In 2004 Dr. Csikszentmihalyi gave a TED Talk in which he explains that the nervous system is incapable of processing more than 110 bits of information per second. If you’re listening to someone speak you need to process about 60 bits of information per second in order to understand what they’re saying. This is why if there are two people talking to you at the same time, you can’t listen to both of them and understand what both are saying.
He then goes on to explain that when you’re completely involved in the process of creating something new you don’t have enough attention left over to monitor how your body feels–the fact that you’re hungry or tired–or to listen to your mind chatter. People in the flow state, like the composer in the quote at the top of this blog post, explain that when they enter this state of ecstasy it’s as if they don’t exist.
Composing is an activity that requires intense concentration. The composer’s body and his identity disappear while he’s composing because he doesn’t have enough attention to be able to compose well and at the same time to feel that he exists. It’s as if his existence is temporarily suspended while he’s creating.

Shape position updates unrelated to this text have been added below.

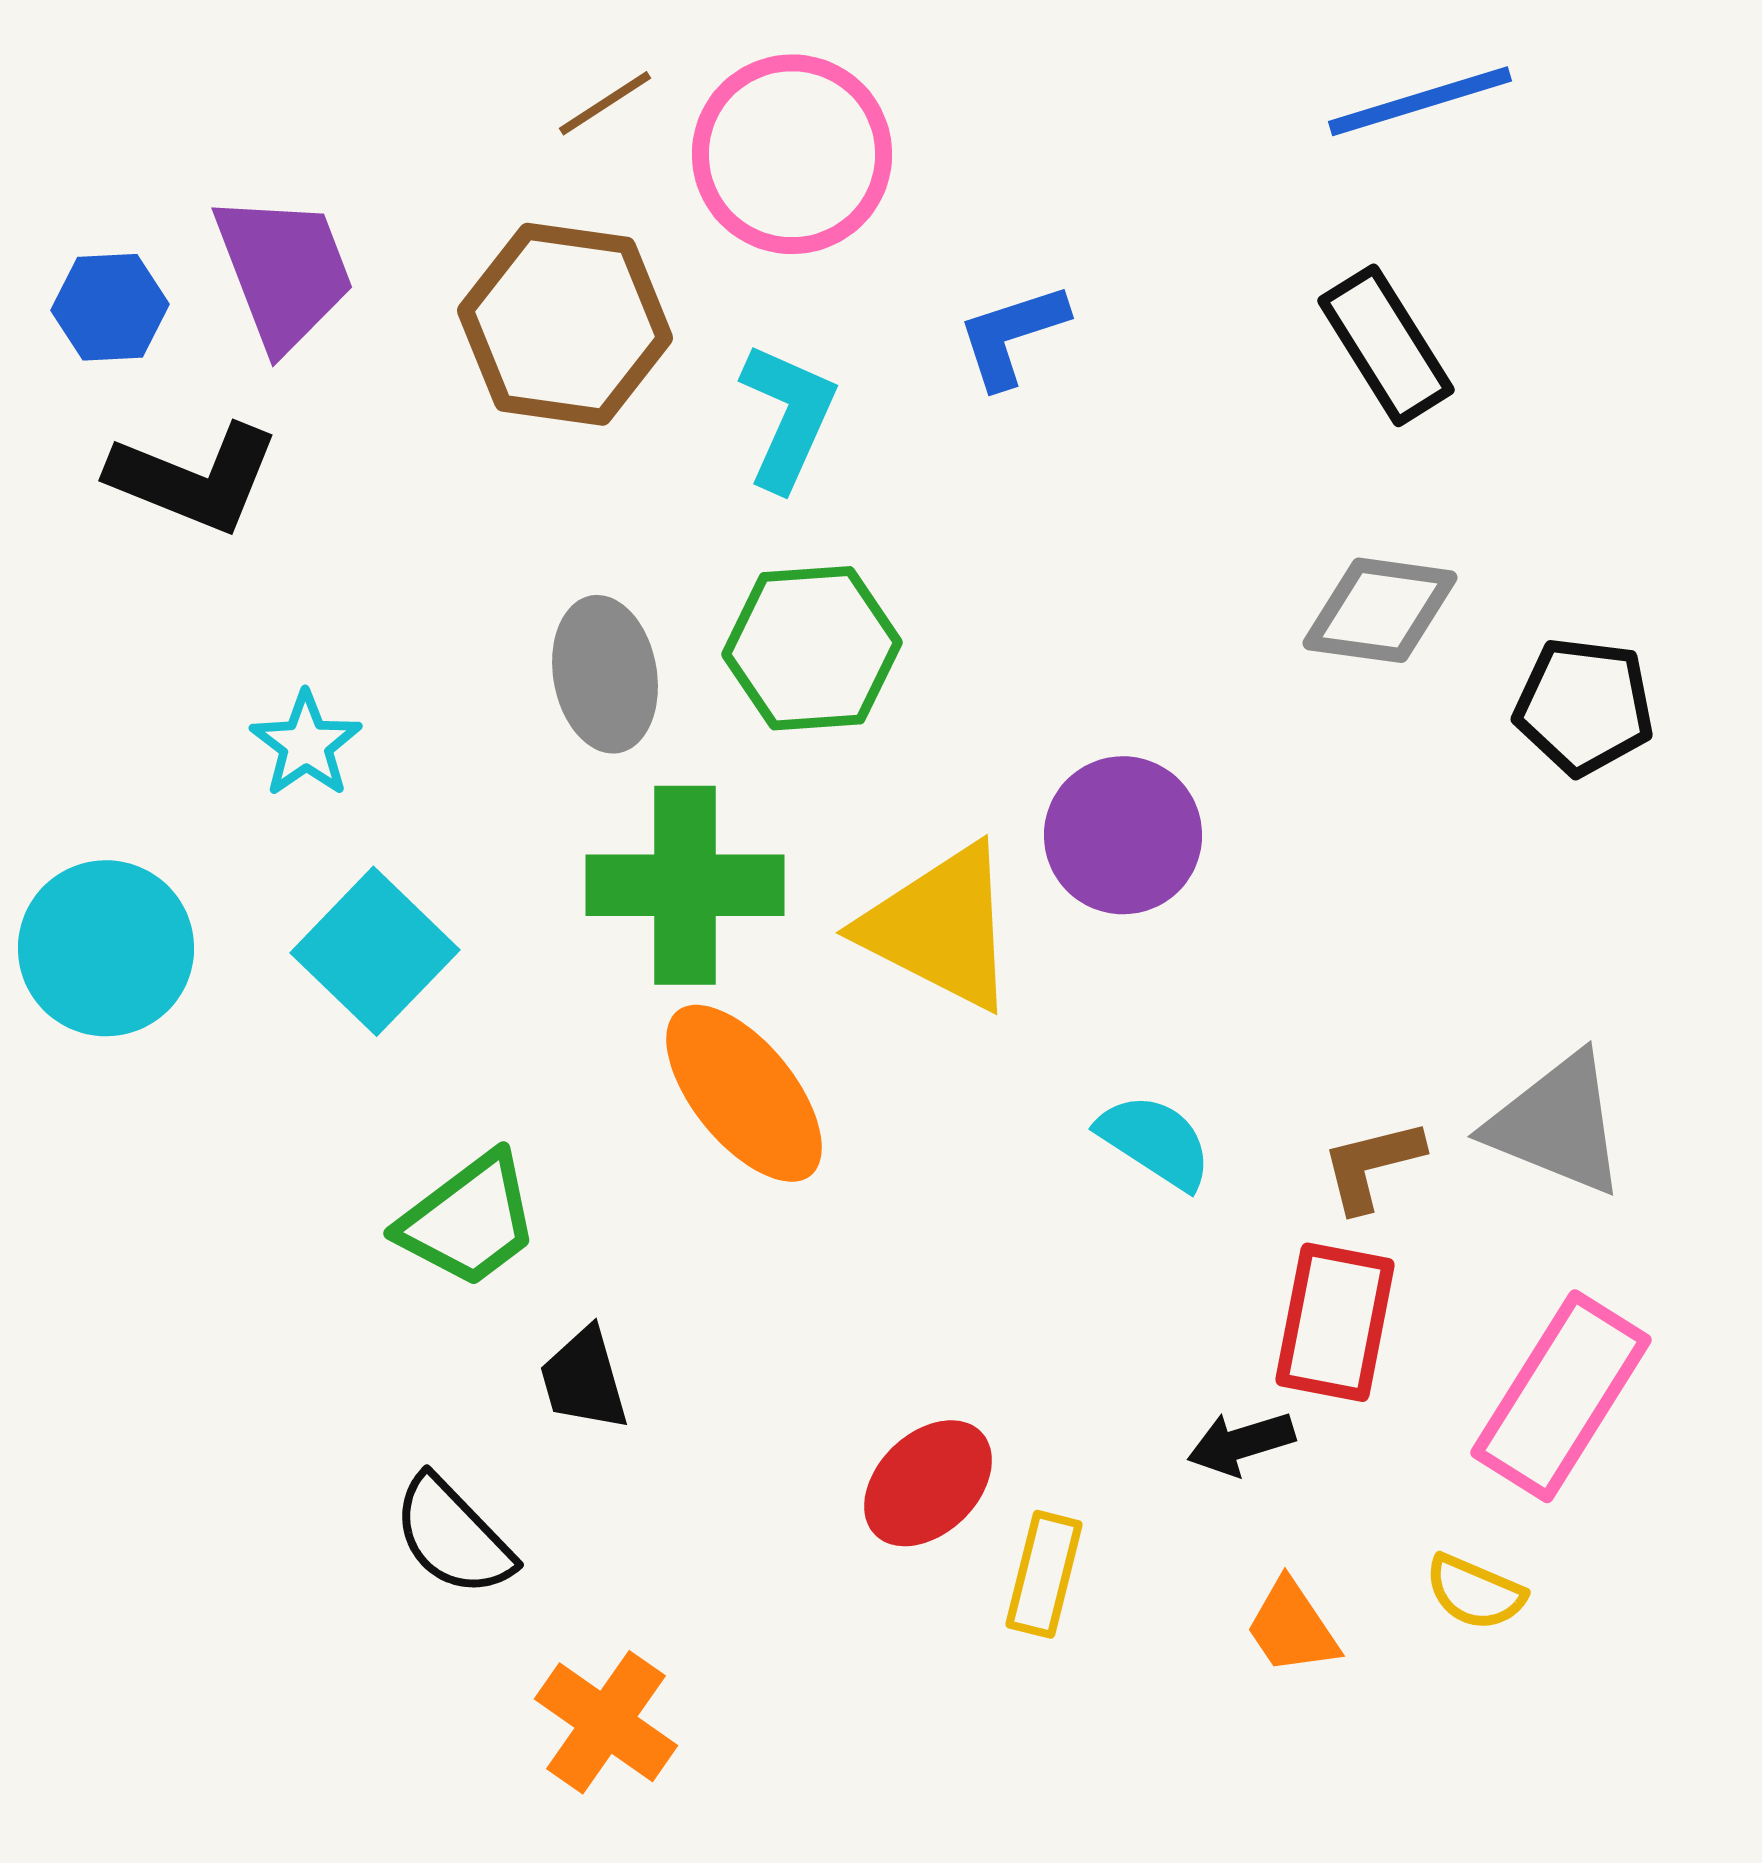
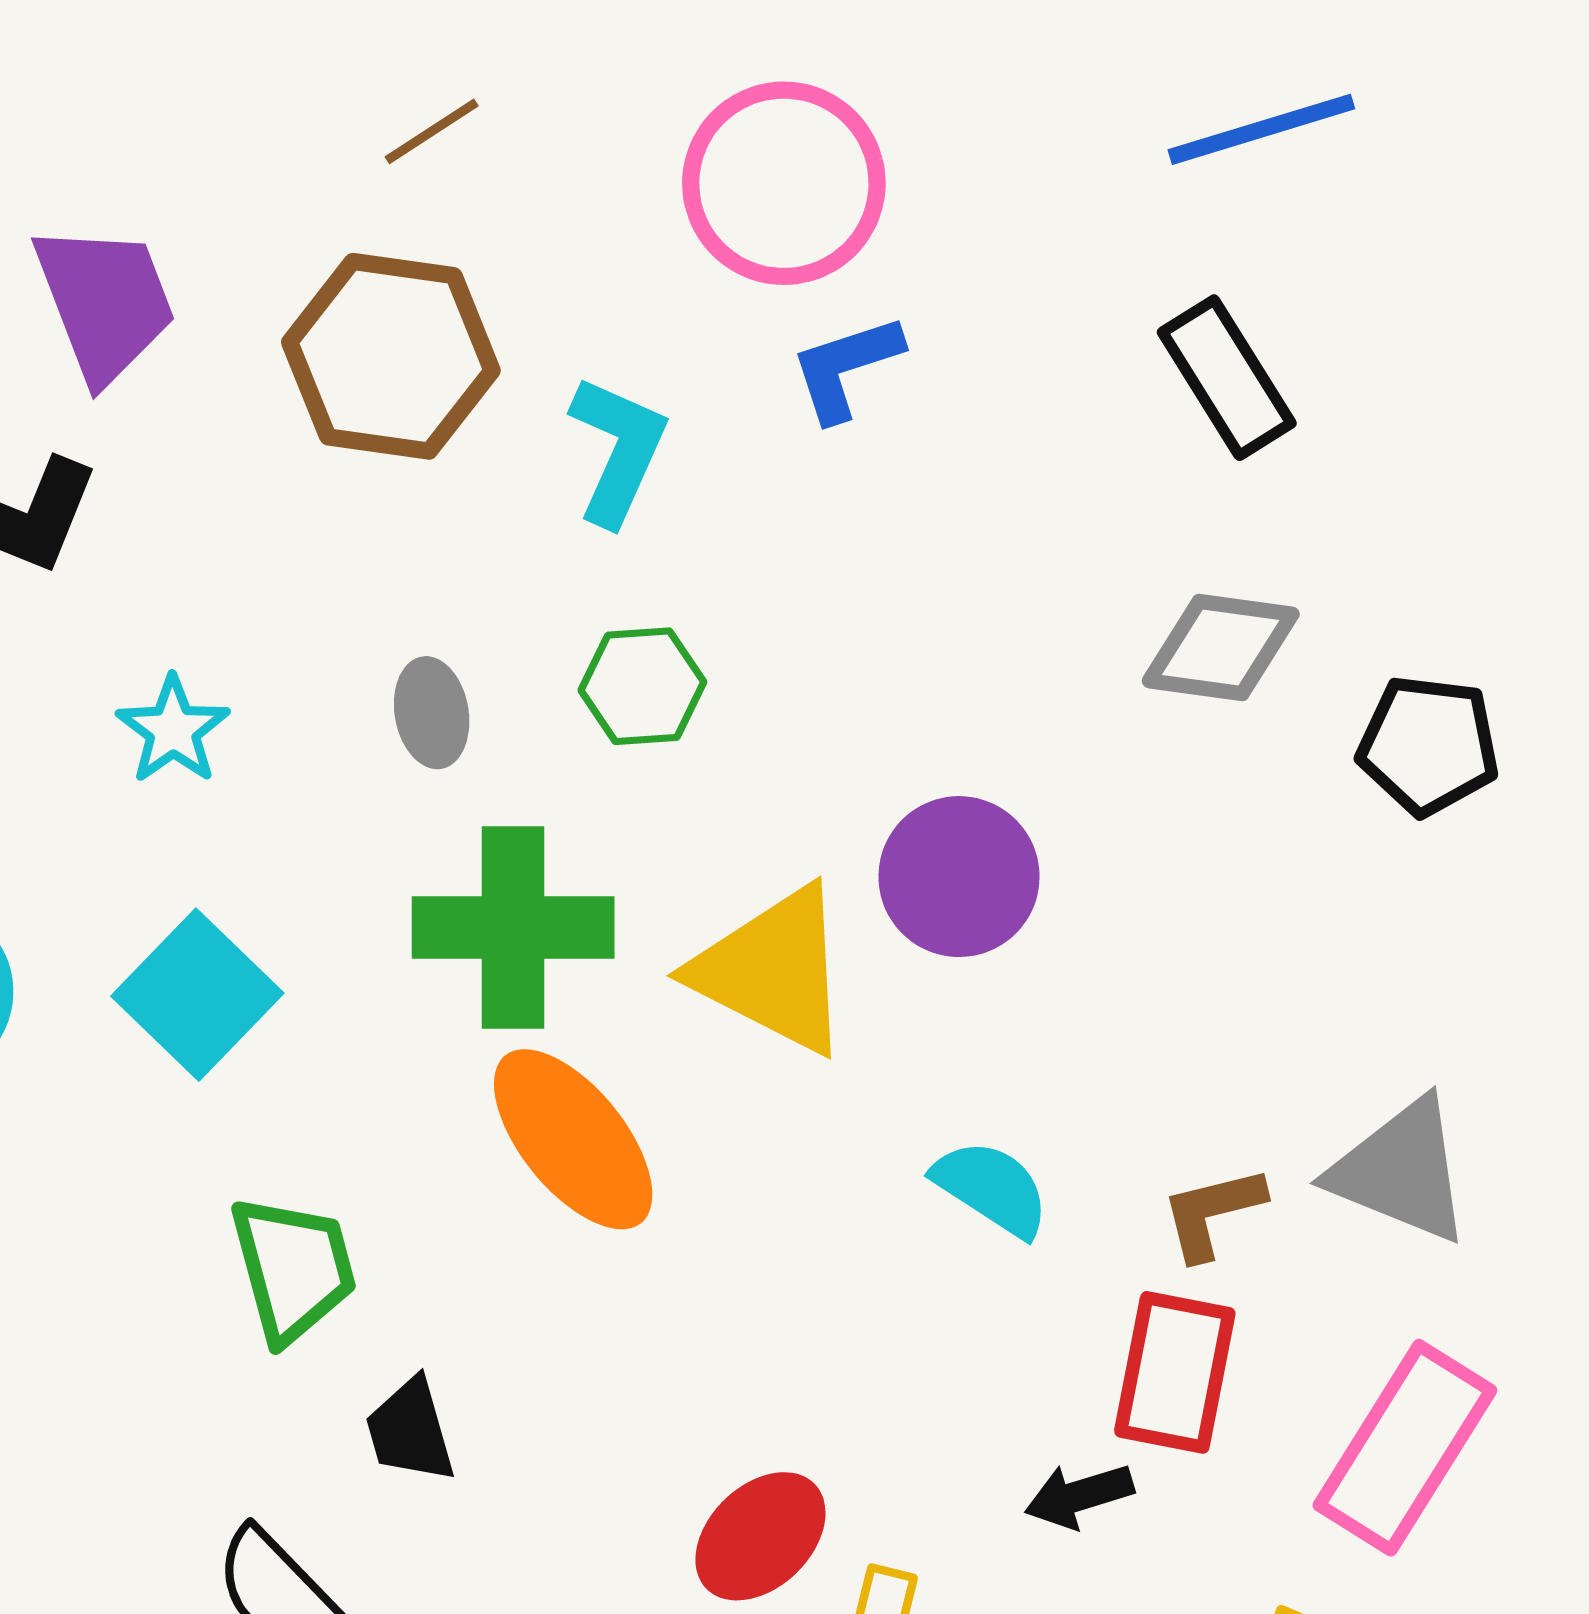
pink circle: (792, 154) -> (784, 183), moved
green hexagon: (812, 648) -> (642, 686), size x0.7
gray ellipse: (605, 674) -> (432, 713), size x0.7
cyan star: (306, 744) -> (173, 730), moved
green trapezoid: (469, 1220) -> (293, 1269), turned -68

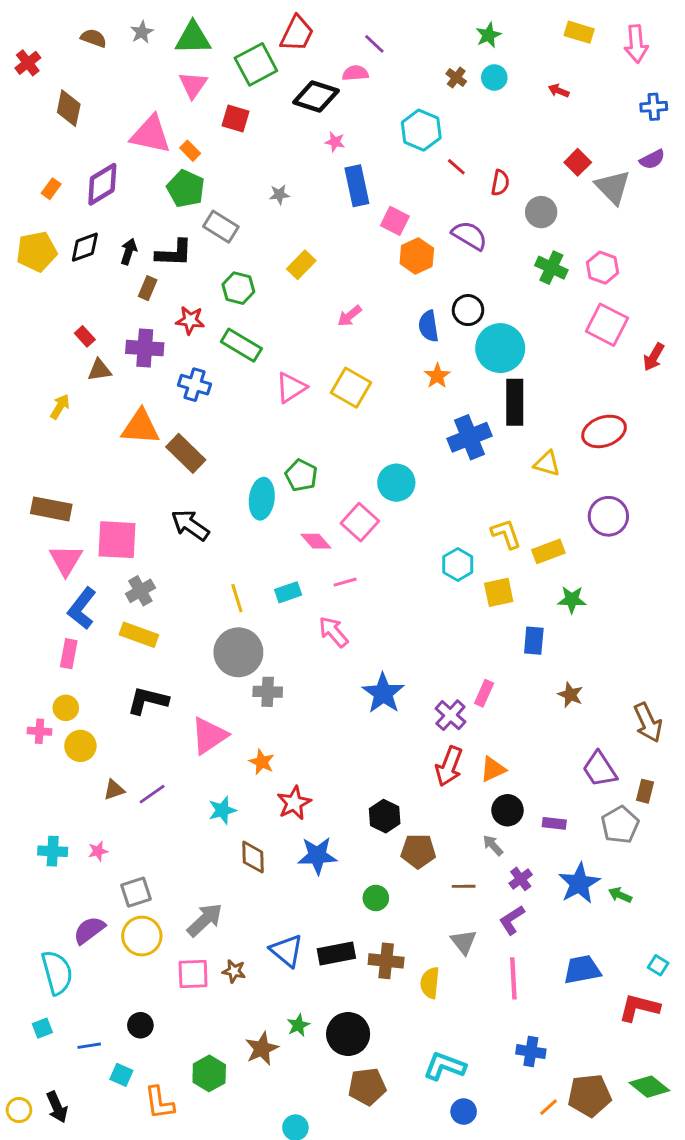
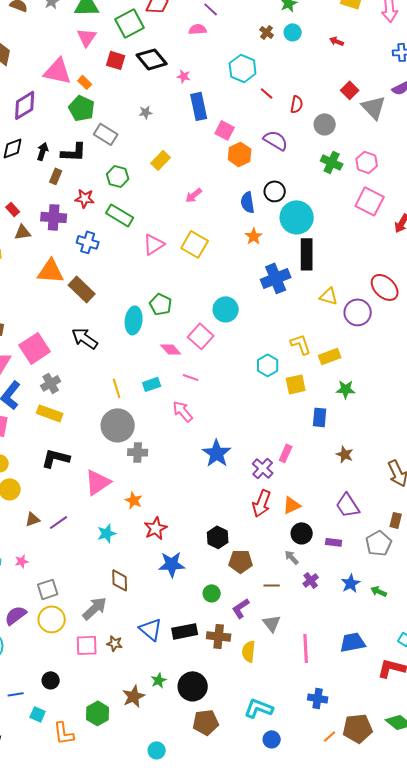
black diamond: (316, 97) -> (152, 59), moved, turned 32
red ellipse: (604, 431) -> (385, 287), moved, turned 64
purple circle: (608, 516) -> (358, 312), moved
pink square: (117, 540) -> (35, 348), turned -36
pink line: (345, 582) -> (191, 377), turned 35
purple trapezoid: (600, 769) -> (348, 505), moved
brown diamond: (253, 857) -> (120, 580), moved
blue star: (579, 883) -> (351, 583), size x0.7
purple L-shape: (512, 920) -> (241, 608), moved

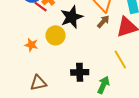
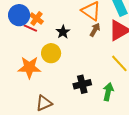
black star: (72, 17) -> (63, 32), size x0.6
orange star: (31, 45) -> (29, 67), size x1.6

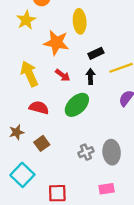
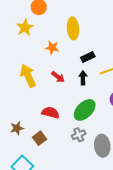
orange star: (56, 43) -> (52, 48), size x0.6
green ellipse: (77, 105) -> (85, 110), moved
red semicircle: (39, 108) -> (51, 113), moved
gray cross: (86, 152) -> (79, 135), moved

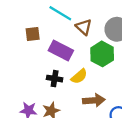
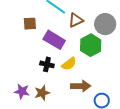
brown triangle: (84, 27) -> (76, 20), turned 49

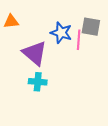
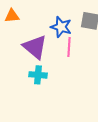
pink line: (79, 40) -> (69, 47), moved

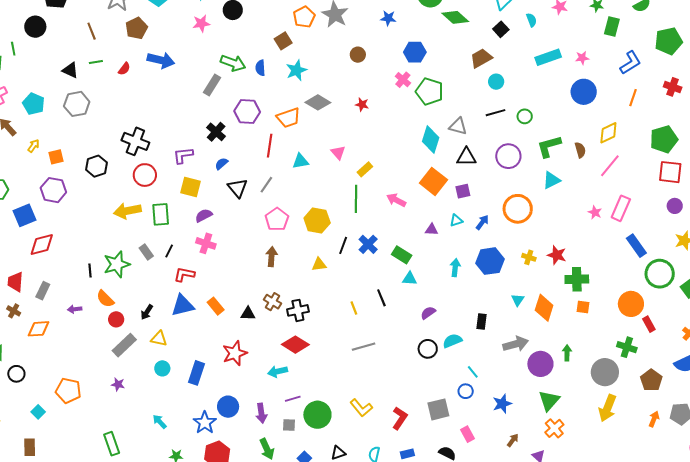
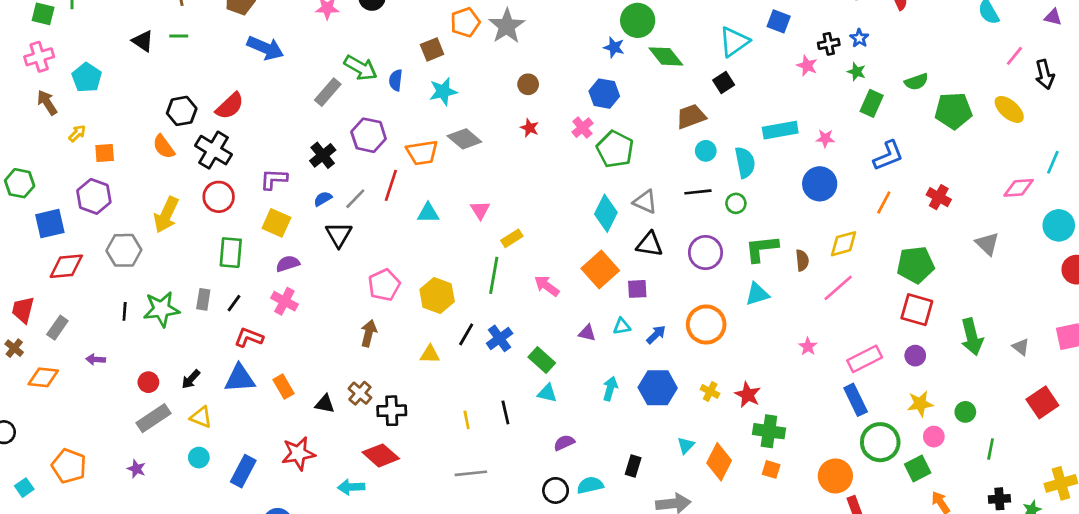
blue star: (388, 18) -> (614, 47), moved
cyan semicircle: (531, 20) -> (745, 162), moved, size x1.6
green pentagon: (669, 41) -> (953, 111), moved
red semicircle: (124, 69) -> (230, 106), moved, size x1.6
gray hexagon: (77, 104) -> (124, 250), moved
red star: (362, 104) -> (530, 128), moved
black hexagon: (96, 166) -> (182, 111), moved
gray line: (266, 185) -> (355, 199), moved
pink rectangle: (621, 208) -> (865, 359), moved, turned 30
yellow arrow: (127, 211) -> (166, 215), moved, turned -64
gray rectangle: (146, 252) -> (203, 299), turned 35
orange semicircle: (105, 299) -> (164, 147), moved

It’s also important to note that the composer has the ability to “switch off” so that the process of composing becomes almost automatic. He doesn’t have to consciously think of what he’s doing because he’s highly skilled and very experienced at composing. An important part of achieving the flow state is developing a high level of skill in the particular area in which you’re striving to achieve a flow state.
An accomplished figure skater describes “flow” as follows:
“It was just one of those programs that clicked. I mean, everything went right, everything felt good . . . It’s just such a rush, like you feel it could go on and on and on, like you don’t want it to stop because it’s going so well. It’s almost as though you don’t have to think, it’s like everything goes automatically without thinking . . . it’s like you’re on automatic pilot, so you don’t have any thoughts. You hear the music but you’re not aware that you’re hearing it, because it’s a part of it all.”